Uno de los primeros frutos han sido cientos de actos de xenofobia y terror contra personas de nacionalidad y religión diferentes. El pueblo norteamericano no sería jamás partidario del método brutal de asesinar fríamente a otras personas, violar leyes, castigar sin pruebas y negar principios de elemental equidad y justicia para combatir el terrorismo, por repugnante e inescrupuloso que éste sea. Son métodos que conducirían el planeta a la ley de la selva; mancharían a Estados Unidos, destruirían su prestigio y alentarían los odios que hoy son causantes de tanto dolor y tristeza. ¡El pueblo norteamericano quiere justicia; no venganza!
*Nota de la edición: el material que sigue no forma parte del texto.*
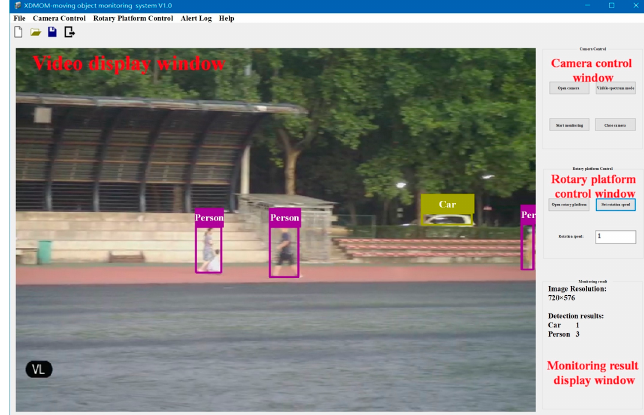
Figure 3. Software of the novel system in visible-spectrum mode.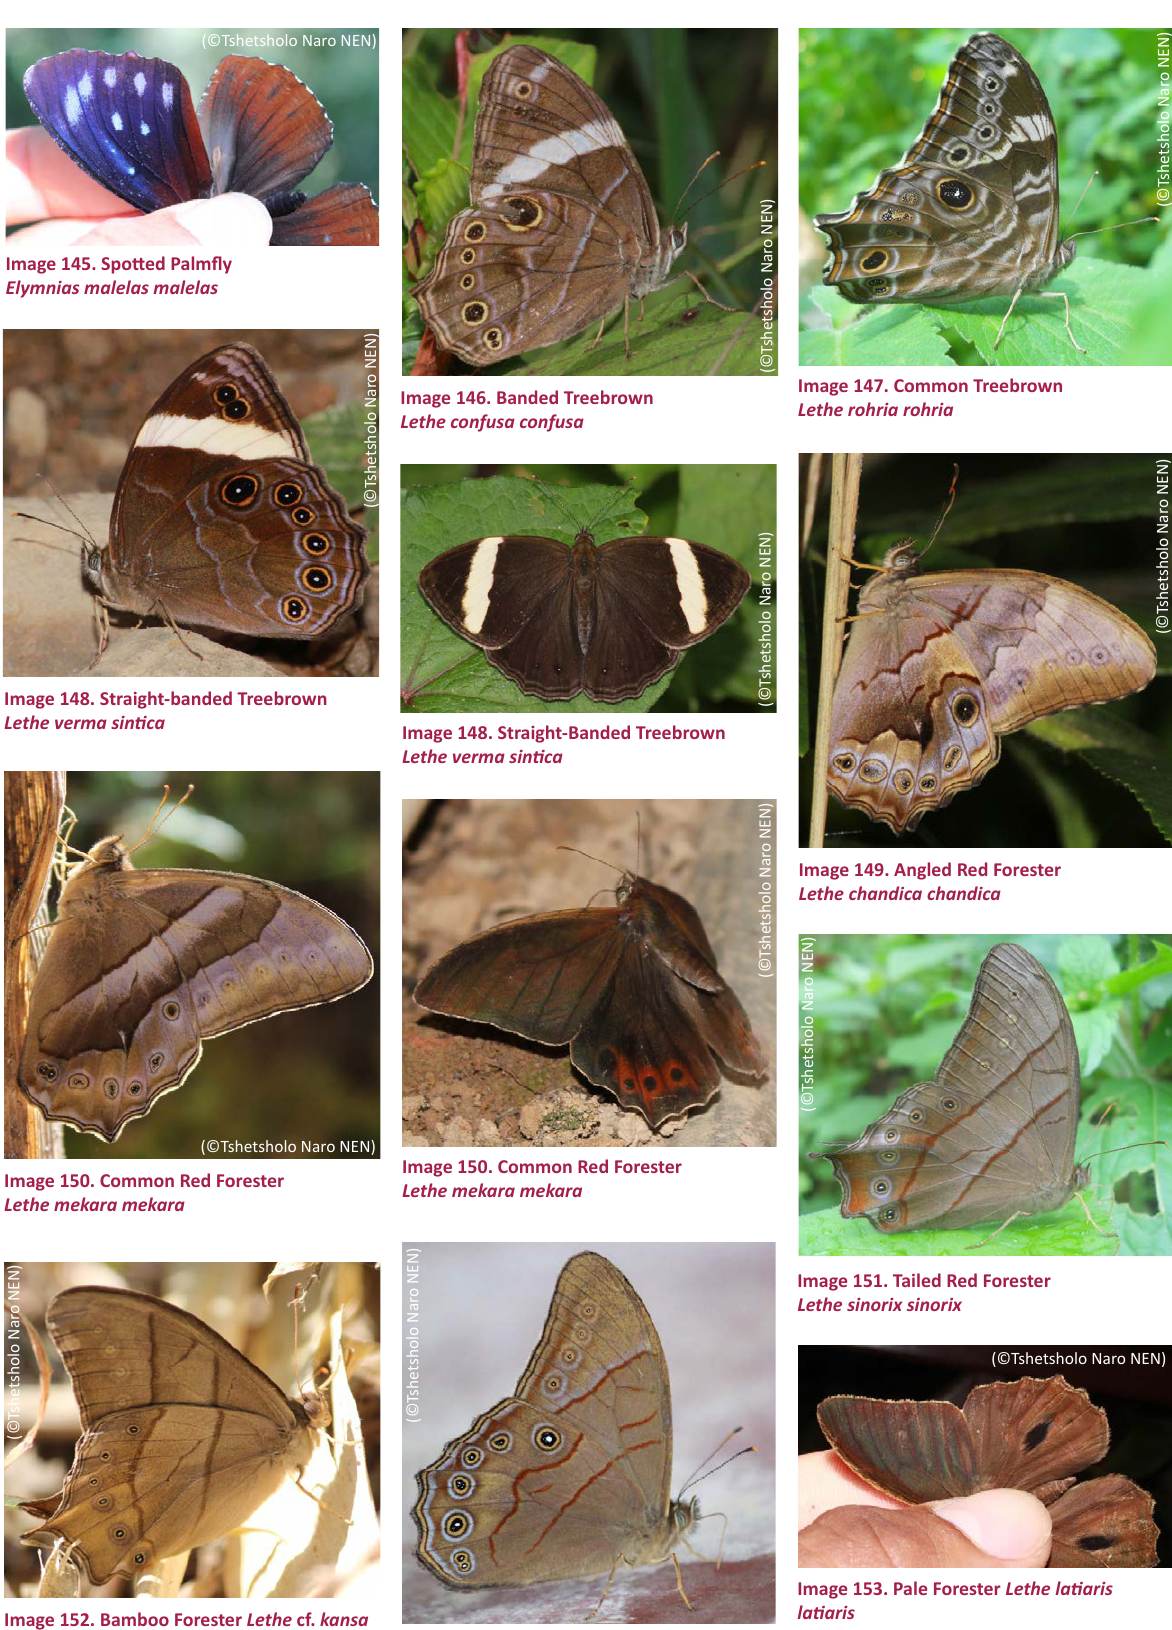
Image 153. Pale Forester Lethe latiaris latiaris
Cuba expresó desde el primer instante que ningún problema del mundo actual podría resolverse por la fuerza; que frente al terrorismo hacía falta formar una conciencia y unión universal capaz de erradicar y poner fin a este y otros conflictos y tragedias que ponen en riesgo hasta la supervivencia de la especie.
Aunque los tambores de la guerra truenan con inusitada fuerza, que al parecer conducen inexorablemente a un sangriento desenlace, no todo está perdido todavía. Los ulemas de Afganistán, dirigentes religiosos de un pueblo tradicionalmente combativo y valiente, están reunidos para adoptar decisiones fundamentales. Han dicho que no se opondrán a la aplicación de la justicia y a los procedimientos pertinentes, si los acusados de los hechos que residan en su país son culpables. Han pedido simplemente pruebas, han pedido garantías de imparcialidad y equidad en el proceso, algo que la Organización de Naciones Unidas, con el pleno apoyo de la comunidad internacional, puede asegurar perfectamente.
Si tales pruebas existen, como afirman categóricamente los dirigentes del gobierno norteamericano, y no se les exige a los líderes religiosos pasar por encima de las más profundas convicciones de su fe, que como se sabe suelen defender hasta la muerte, se podría encontrar una alternativa a la guerra. Ellos no sacrificarían a su pueblo inútilmente si lo que solicitan, éticamente irrefutable, es tomado en cuenta. Se ahorrarían ríos de sangre. Podría ser este el primer gran paso para un mundo sin terrorismo ni crímenes impunes: una verdadera asociación mundial para la paz y la justicia. El pueblo norteamericano emergería con enorme prestigio y respeto. Cuba apoyaría sin vacilación una solución de este tipo. Pero no puede perderse un minuto, queda ya muy poco tiempo. Sin este elemental, sencillo y posible esfuerzo, la guerra sería injusta.